**Requirements**
In the listing below, revise the portion starting at the line that contains "8 h 20 min." and ending with the final line of the listing. Reproduce only that portion, replacing "Clock reading" with "Observed time" and leaving all other text unchanged.

**Entries shown**
****

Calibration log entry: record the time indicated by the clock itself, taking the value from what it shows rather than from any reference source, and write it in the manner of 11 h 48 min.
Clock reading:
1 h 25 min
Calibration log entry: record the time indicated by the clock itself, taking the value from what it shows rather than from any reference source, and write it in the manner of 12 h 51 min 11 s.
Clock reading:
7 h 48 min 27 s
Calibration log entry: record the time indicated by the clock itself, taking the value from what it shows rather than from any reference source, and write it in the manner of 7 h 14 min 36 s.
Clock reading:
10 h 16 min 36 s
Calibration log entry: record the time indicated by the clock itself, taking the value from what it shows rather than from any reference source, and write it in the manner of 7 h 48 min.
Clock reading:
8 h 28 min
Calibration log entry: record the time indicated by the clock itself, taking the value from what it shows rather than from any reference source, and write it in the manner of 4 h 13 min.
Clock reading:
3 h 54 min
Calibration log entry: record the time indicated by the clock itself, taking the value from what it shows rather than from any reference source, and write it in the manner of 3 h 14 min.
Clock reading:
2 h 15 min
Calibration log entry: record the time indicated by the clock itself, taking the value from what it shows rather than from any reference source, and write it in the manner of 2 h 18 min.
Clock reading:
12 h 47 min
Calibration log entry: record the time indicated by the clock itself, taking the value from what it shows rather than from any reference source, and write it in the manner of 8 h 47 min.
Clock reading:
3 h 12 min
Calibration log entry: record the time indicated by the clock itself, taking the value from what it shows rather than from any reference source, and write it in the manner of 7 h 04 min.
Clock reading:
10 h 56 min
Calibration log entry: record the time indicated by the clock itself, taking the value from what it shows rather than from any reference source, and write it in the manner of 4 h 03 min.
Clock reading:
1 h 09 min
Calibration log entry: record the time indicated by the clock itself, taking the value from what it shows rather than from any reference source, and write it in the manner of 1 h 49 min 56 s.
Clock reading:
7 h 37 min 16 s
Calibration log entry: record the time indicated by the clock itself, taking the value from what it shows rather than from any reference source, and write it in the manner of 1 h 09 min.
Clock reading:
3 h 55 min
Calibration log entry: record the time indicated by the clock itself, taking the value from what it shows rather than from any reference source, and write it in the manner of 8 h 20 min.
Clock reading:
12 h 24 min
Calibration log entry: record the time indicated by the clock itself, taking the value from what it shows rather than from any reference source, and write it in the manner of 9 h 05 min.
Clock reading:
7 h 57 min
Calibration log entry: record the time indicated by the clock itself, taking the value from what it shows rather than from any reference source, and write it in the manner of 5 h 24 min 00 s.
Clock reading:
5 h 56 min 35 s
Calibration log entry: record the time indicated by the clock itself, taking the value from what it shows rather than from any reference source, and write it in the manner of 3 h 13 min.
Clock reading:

****

**Output for this task**
Calibration log entry: record the time indicated by the clock itself, taking the value from what it shows rather than from any reference source, and write it in the manner of 8 h 20 min.
Observed time:
12 h 24 min
Calibration log entry: record the time indicated by the clock itself, taking the value from what it shows rather than from any reference source, and write it in the manner of 9 h 05 min.
Observed time:
7 h 57 min
Calibration log entry: record the time indicated by the clock itself, taking the value from what it shows rather than from any reference source, and write it in the manner of 5 h 24 min 00 s.
Observed time:
5 h 56 min 35 s
Calibration log entry: record the time indicated by the clock itself, taking the value from what it shows rather than from any reference source, and write it in the manner of 3 h 13 min.
Observed time:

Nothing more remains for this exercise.